Once Buddha was travelling with a few of his followers. While they were passing a lake, Buddha told one of his disciples, "I am thirsty. Do get me some water from the lake."
The disciple walked up to the lake. At that moment, a bullock cart started crossing through the lake. As a result, the water became very muddy and turbid. The disciple thought, "How can I give this muddy water to Buddha to drink?"

So he came back and told Buddha, "The water in there is very muddy.

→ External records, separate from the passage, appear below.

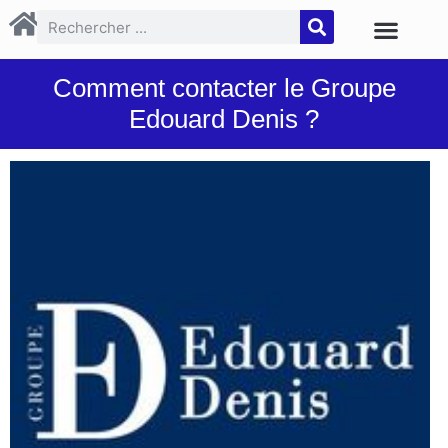
Comment contacter le Groupe
Edouard Denis ?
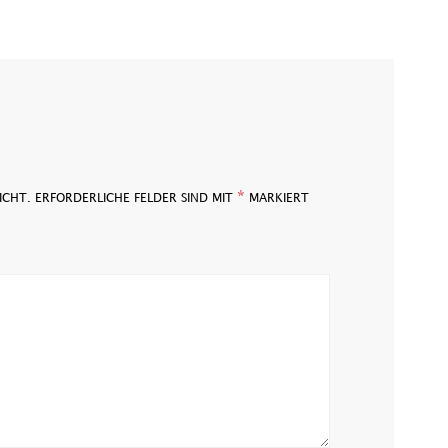
*
ICHT.
ERFORDERLICHE FELDER SIND MIT
MARKIERT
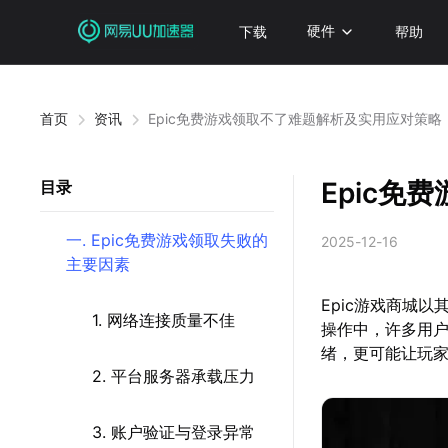
下载
硬件
帮助
首页
资讯
Epic免费游戏领取不了难题解析及实用应对策略
Epic
目录
一. Epic免费游戏领取失败的
2025-12-16
主要因素
Epic游戏商城
1. 网络连接质量不佳
操作中，许多用户
绪，更可能让玩
2. 平台服务器承载压力
3. 账户验证与登录异常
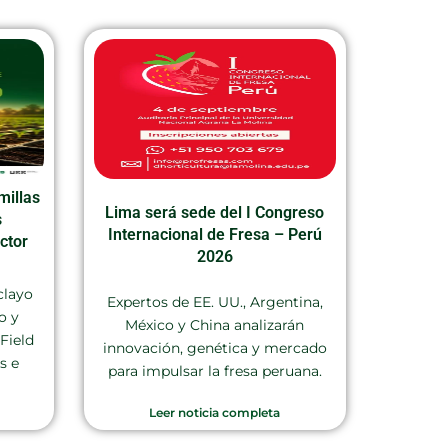
millas
Lima será sede del I Congreso
s
Internacional de Fresa – Perú
ctor
2026
clayo
Expertos de EE. UU., Argentina,
o y
México y China analizarán
Field
innovación, genética y mercado
s e
para impulsar la fresa peruana.
Leer noticia completa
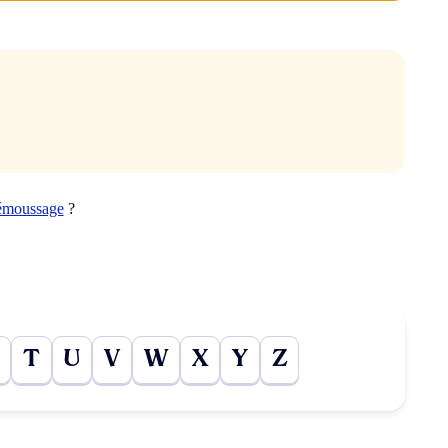
émoussage
?
T
U
V
W
X
Y
Z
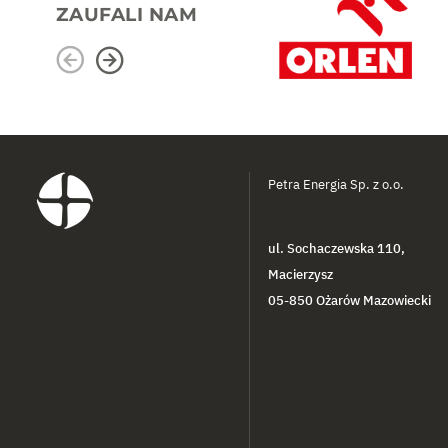
ZAUFALI NAM
Petra Energia Sp. z o.o.
ul. Sochaczewska 110,
Macierzysz
05-850 Ożarów Mazowiecki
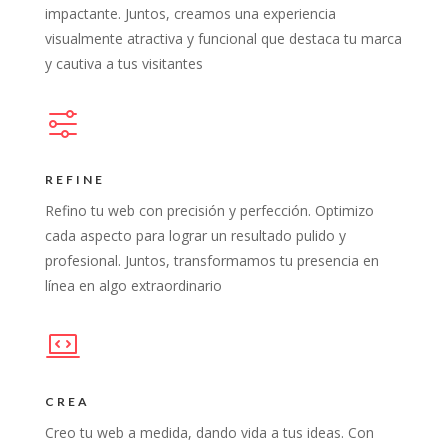
impactante. Juntos, creamos una experiencia
visualmente atractiva y funcional que destaca tu marca
y cautiva a tus visitantes
REFINE
Refino tu web con precisión y perfección. Optimizo
cada aspecto para lograr un resultado pulido y
profesional. Juntos, transformamos tu presencia en
línea en algo extraordinario
CREA
Creo tu web a medida, dando vida a tus ideas. Con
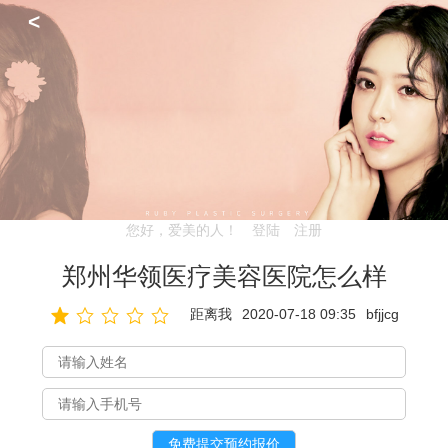
<
您好，爱美的人！
登陆
注册
郑州华领医疗美容医院怎么样
距离我
2020-07-18 09:35
bfjjcg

I don't think it is fit to drink."

After about half an hour, again Buddha asked the same disciple to go back to the lake.

The disciple went back, and found that the water was still muddy. He returned and informed Buddha about the same.

After sometime, again Buddha asked the same disciple to go back.

This time, the disciple found the mud had settled down, and the water was clean and clear. So he collected some water in a pot and brought it to Buddha.

Buddha looked at the water, and then he looked up at the disciple and said," See what you did to make the water clean. You let it be, and the mud settled down on its own -- and you have clear water.

Your mind is like that too ! When it is disturbed, just let it be. Give it a little time. It will settle down on its own. You don't have to put in any effort to calm it down. It will happen. It is effortless."

Having 'Peace of Mind' is not a strenuous job; it is an effortless process!